Imbisswagen am See. Aqueda.
Svenni am See bei Agueda.

Überhaupt, eine Heirat zwischen Italien und Neuseeland in Portugal. Das ist doch wunderschön, oder? In Deutschland soll es ja Hohlköppe geben, die sowas doof finden. Ist doch Wurscht. Ich glaub ja, dass diese Auto-für-Deutschland-Leute weniger Grips im Hirn haben, als  ich. Und mit meinem Baujahr ’86 hab ich keine von diesen elektronischen Steuergeräten. Und bin trotzdem mit Sicherheit um einiges schlauer, als die. Wer so einen Unsinn denkt, hat nicht mal die IQ eines handbetriebenen Staubsaugers. Da steh ich drüber, nicht wahr?

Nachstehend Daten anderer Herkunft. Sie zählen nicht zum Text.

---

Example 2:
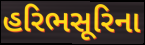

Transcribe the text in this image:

હરિભસૂરિના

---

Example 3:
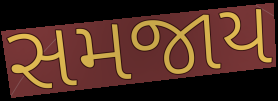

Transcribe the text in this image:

સમજાય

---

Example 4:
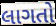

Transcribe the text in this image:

લાગતો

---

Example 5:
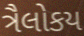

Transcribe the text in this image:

ત્રૈલોકય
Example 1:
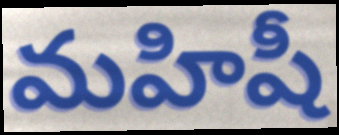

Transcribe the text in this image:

మహిషీ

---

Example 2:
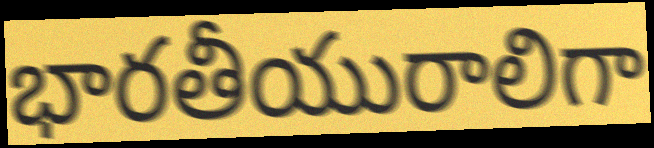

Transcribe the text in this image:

భారతీయురాలిగా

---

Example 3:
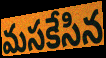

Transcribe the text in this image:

మసకేసిన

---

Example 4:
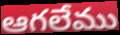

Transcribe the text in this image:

ఆగలేము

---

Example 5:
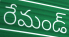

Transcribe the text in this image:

రేమండ్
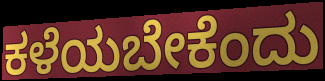
ಕಳೆಯಬೇಕೆಂದು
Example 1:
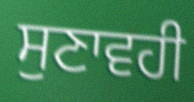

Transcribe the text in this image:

ਸੁਣਾਵਹੀ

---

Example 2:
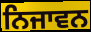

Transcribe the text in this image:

ਨਿਜਾਵਨ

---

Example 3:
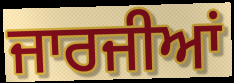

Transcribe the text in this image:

ਜਾਰਜੀਆਂ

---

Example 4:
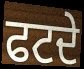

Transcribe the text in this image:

ਫਟਦੇ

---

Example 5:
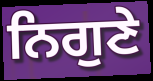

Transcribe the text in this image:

ਨਿਗੁਣੇ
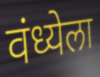
वंध्येला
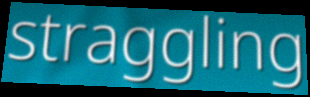
straggling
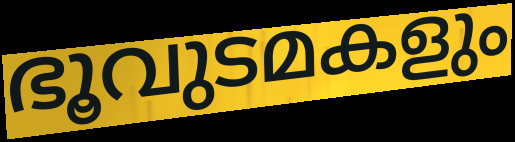
ഭൂവുടമകളും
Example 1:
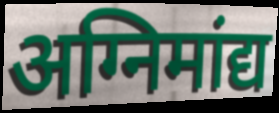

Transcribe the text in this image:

अग्निमांद्य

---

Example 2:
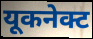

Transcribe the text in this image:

यूकनेक्ट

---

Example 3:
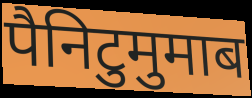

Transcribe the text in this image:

पैनिटुमुमाब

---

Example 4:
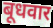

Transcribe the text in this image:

बूधवार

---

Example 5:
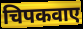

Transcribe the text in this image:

चिपकवाए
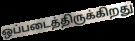
ஒப்படைத்திருக்கிறது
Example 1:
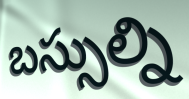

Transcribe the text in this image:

బస్సుల్ని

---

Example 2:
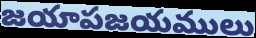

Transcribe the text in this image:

జయాపజయములు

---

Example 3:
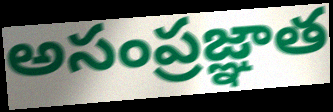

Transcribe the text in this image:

అసంప్రజ్ఞాత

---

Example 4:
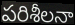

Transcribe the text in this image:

పరిశీలనా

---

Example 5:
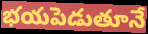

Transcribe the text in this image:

భయపెడుతూనే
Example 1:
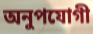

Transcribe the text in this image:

অনুপযোগী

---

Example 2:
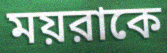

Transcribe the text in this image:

ময়রাকে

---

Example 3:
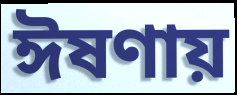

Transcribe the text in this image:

ঈষণায়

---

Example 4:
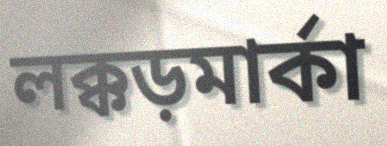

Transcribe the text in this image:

লক্কড়মার্কা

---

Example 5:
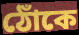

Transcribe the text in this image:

ঠোঁকে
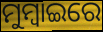
ମୁମ୍ୱାଇରେ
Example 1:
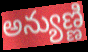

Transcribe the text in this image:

అన్యుణ్ణి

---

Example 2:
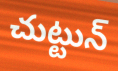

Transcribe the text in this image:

చుట్టున్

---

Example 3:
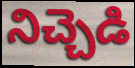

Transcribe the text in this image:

నిచ్చెడి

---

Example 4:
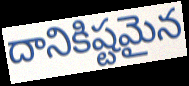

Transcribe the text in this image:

దానికిష్టమైన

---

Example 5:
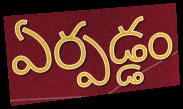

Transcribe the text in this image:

ఏర్పడ్డం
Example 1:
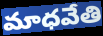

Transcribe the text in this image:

మాధవేతి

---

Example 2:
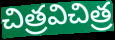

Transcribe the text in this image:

చిత్రవిచిత్ర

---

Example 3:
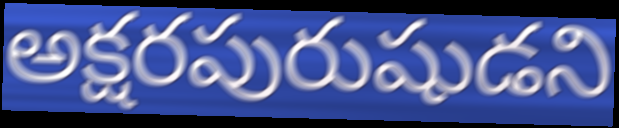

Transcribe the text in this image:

అక్షరపురుషుడని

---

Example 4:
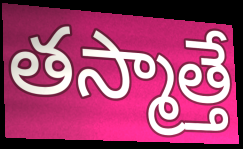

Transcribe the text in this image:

తస్మాత్తే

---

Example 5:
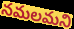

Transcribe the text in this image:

నమలమని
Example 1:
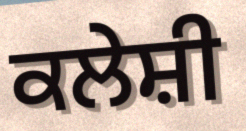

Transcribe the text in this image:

ਕਲੇਸ਼ੀ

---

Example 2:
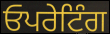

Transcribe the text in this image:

ਓਪਰੇਟਿੰਗ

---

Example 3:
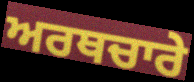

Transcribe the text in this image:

ਅਰਥਚਾਰੇ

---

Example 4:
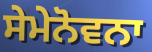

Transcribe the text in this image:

ਸੇਮੇਨੋਵਨਾ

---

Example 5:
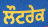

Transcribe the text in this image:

ਲੌਟਰੇਕ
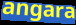
angara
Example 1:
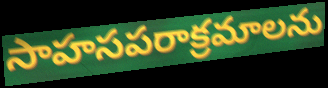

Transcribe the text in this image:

సాహసపరాక్రమాలను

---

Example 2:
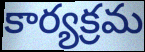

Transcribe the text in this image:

కార్యక్రమ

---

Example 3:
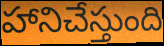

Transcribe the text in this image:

హానిచేస్తుంది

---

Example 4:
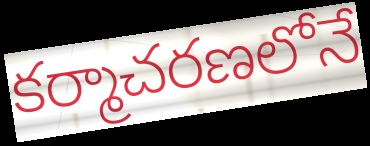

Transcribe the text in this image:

కర్మాచరణలోనే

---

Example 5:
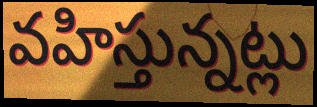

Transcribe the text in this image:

వహిస్తున్నట్లు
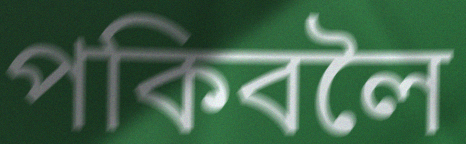
পকিবলৈ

Naja, mittlerweile sind wir weiter in Richtung Süden gefahren, aber nur ein kleines Stück. Die beiden waren wieder mal am Strand, der Typ konnte sich aber mal wieder an nichts erinnern. Eingeschlafen ist er. Und hat nun Sonnenbrand. Selbst schuld, da braucht mal halt einen dicken Lack. Der schützt auch nach 32 Jahren noch vor der heisseten Mittagshitze. Und das nicht nur am Strand.

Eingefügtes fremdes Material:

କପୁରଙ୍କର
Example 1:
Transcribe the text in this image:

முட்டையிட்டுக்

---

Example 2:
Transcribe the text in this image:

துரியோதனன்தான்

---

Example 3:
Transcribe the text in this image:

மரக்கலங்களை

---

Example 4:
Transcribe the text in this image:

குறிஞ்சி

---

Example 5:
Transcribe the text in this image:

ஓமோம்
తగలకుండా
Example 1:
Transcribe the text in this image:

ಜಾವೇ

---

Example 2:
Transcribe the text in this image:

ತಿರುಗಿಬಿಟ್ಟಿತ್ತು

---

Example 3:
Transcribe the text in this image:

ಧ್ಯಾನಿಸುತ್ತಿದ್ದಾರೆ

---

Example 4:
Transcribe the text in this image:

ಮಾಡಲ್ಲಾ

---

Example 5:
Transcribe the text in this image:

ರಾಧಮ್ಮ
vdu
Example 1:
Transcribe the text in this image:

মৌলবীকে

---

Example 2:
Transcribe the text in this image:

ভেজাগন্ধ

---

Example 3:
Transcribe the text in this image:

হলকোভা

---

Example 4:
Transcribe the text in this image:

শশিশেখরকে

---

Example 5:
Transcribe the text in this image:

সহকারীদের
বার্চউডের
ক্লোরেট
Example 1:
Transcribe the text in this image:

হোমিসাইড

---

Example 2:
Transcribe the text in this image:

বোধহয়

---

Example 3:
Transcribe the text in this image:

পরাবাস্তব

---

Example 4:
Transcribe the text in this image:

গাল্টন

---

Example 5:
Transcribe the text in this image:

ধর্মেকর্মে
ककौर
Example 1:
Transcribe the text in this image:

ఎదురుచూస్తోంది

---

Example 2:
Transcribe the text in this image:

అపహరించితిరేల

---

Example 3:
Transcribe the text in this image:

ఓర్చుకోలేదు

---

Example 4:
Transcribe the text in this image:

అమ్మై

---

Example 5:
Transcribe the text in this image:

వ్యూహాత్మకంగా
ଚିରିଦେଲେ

Svenni auf dem Weg weiter nach Süden. Ausnahmsweise ohne Regen.

Kinnerschees und Zeitreise.

Ey, ich hab die Pusteln im Gesicht.
 
 
Dass es am Rhein ganz schön ist, und es auch Schnaken gibt, das weiss ich ja schon. Wohne ja jetzt am schönen Rhein im nicht ganz so schönen Mainz. Die wollen Diesel wie mich verbieten. Pfui, Banausen!
 
 
Aber ich schweife ab. Seit drei Tagen stehe, und manchmal auch fahre, ich an der Loire. In Frankreich ist das, mittendrin. Und hier gibt es Mücken, das glaubt ihr nicht. Ich hab ja ein dickes Fell, aber die beiden sind dauernd völlig zerstochen. Das scheint ziemlich unangenehm zu sein. Die hüpfen sogar mitten in der Nacht mit der Fliegenklatsche in mir rum, dass mir die Blattfedern quietschen. Und als am Lac du Der so ne Hornisse in mich reingeflogen ist, war die Luft dicke. Und das Vieh dann irgendwann in ner Plastikflasche, mit ganz dünner Luft.
 
 
Aber das beste ist: Ich bin wieder Kinnerschees! Ja, das ist toll. Haben die beiden doch tatsächlich, als ich im Winterquartier im kalten Saarland stand, so einen süssen kleinen Knuddelpups bekommen. Hach, ist das schön, wieder Lachen im Bauch zu haben. W. heisst der Kleine. Wie Wonneproppen.
 
 
Soweit ich das verstanden habe, wollen die drei nun mit mir eine Zeitreise machen. Ich hör immer nur Elternzeit, und die scheint ganz schön lange zu sein. So ganz bekomm ich das noch nicht zusammen, denn wenn die wirklich ein halbes Jahr mit mir unterwegs sein wollen, wird es ja Winter. Wie soll ich denn da nen Berg raufkommen, wenn ich im Sommer schon schufte und schnaufe? Vielleicht sollte ich mich schonmal bei den Kollegen Pistenraupen schlaumachen. Irgendwie wird es schon gehen.
 
 
Svenni wartet in irgendeinem trostlosen Gewerbegebiet in Troyes, bis die drei vom Mittagessen in einer Betriebskantine zurückkommen.
 
 
Jetzt zumindest sind wir ganz offenbar gar nicht auf dem Weg zu Loire, da sind wir ja schon, sondern auf dem Weg zum Meer. Zumindest sagt das der Typ ständig zum kleinen W, „wir fahren jetzt ans Meer“, oder „ich zeigt dir das Meer“. Ja klar, ist auch auch schön dort. Kenn ich ja aus Holland und Korsika. Aber hoffentlich ist da nicht zu viel Salz, das brennt in den Schweißnähten!
 
 
Ausserdem soll es nach Portugal und Italien gehen, hab ich gehört. Ach, ich bin ja so gespannt. Und fit wie ein alter weitgereister Hase. Mach ich locker. Hab ja auch ganz viele neue Sachen bekommen. Solarstrom, Aussenherd, Dachgepäckträger, eine riesen Kühlbox, das alles kann ich jetzt auch. Da können diese modernen Vollintegrierten nicht gegen anstinken. Plastik kann jeder, so robust wie ich, macht so schnell keiner nach.  Wer nimmt schon einfach nen halben Kleiderschrank im Seesack auf den Buckel ohne zu murren?